By Marcelo Figueiras*
The Argentine government’s recent decision to revoke the pharmaceutical patentability guidelines in force since 2012 has reopened a key debate: how to balance innovation with access to medicines. In this context, a piece by Rachel Soeiro and Nancy Guerrero Castillo — directors of Médecins Sans Frontières (MSF) for the Americas and Latin America — offers a relevant perspective on the potential consequences of this change.
MSF has no commercial interests in Argentina. Its concern is strictly public health: in crisis contexts, access to medicines depends on price and availability. And Argentina plays a relevant role: it exports medicines to more than 120 countries, and in 2025 alone those sales reached USD 1.2 billion, the highest level in the historical series. That flow includes generics and biosimilars that are critical for the health systems of developing countries.

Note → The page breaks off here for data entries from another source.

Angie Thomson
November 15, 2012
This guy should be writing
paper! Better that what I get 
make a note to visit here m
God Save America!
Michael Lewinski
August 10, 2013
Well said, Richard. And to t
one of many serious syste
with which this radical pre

What did the 2012 guidelines do? The repealed rules defined which modifications to an existing drug are insufficient to justify a new patent: minor changes such as new salts, polymorphs, formulations, or secondary indications. These types of patents — known as evergreening — extend commercial exclusivity without providing any real therapeutic benefit, a phenomenon widely documented in the industry.
The debate, then, is not about whether genuine innovations are protected — which have always been patentable — but whether minor modifications that prolong monopolies will be allowed to be patented.
A system that lowered prices and improved access
Changing patentability criteria directly alters the level of competition in the market. Evidence shows that drug prices depend not only on production costs, but on the degree of competition. When there is a single patent-protected supplier, that laboratory has the power to set prices well above marginal cost. In contrast, when generics or biosimilars enter the market, prices fall.
Sofosbuvir, the standard treatment for hepatitis C, was launched at USD 84,000 per treatment in the United States by Gilead. In Argentina, the entry of generic versions — such as Probirase, by Richmond — significantly reduced costs, generating savings in public procurement estimated at over USD 20 million over five years, according to data cited by MSF.
The same occurred with other high-impact active ingredients, such as biosimilars of pembrolizumab, bevacizumab, and adalimumab, whose local availability expanded access for social health insurance funds, hospitals, and the state, all of which depend on competition to negotiate prices. Ultimately, rising prices translate directly into reduced access. This is particularly critical in high-cost diseases — such as cancer or hepatitis — where small price differences have massive impacts on coverage.
The official argument is that the repeal simplifies procedures. But a patent is not a procedure: it is a temporary legal monopoly. Broadening patentability criteria tends to increase these monopolies, which may delay competition from generics and biosimilars and drive up prices.
The question that remains open is what mechanism will prevent evergreening under the new framework. INPI will need to clearly define the technical criteria for evaluating applications, in a context where economic incentives are high.
The debate is not between innovation and access, but about what kind of innovation is promoted and at what cost. And on this point, actors as different as the domestic industry and MSF agree: the goal is for medicines to reach those who need them, at prices that health systems can sustain.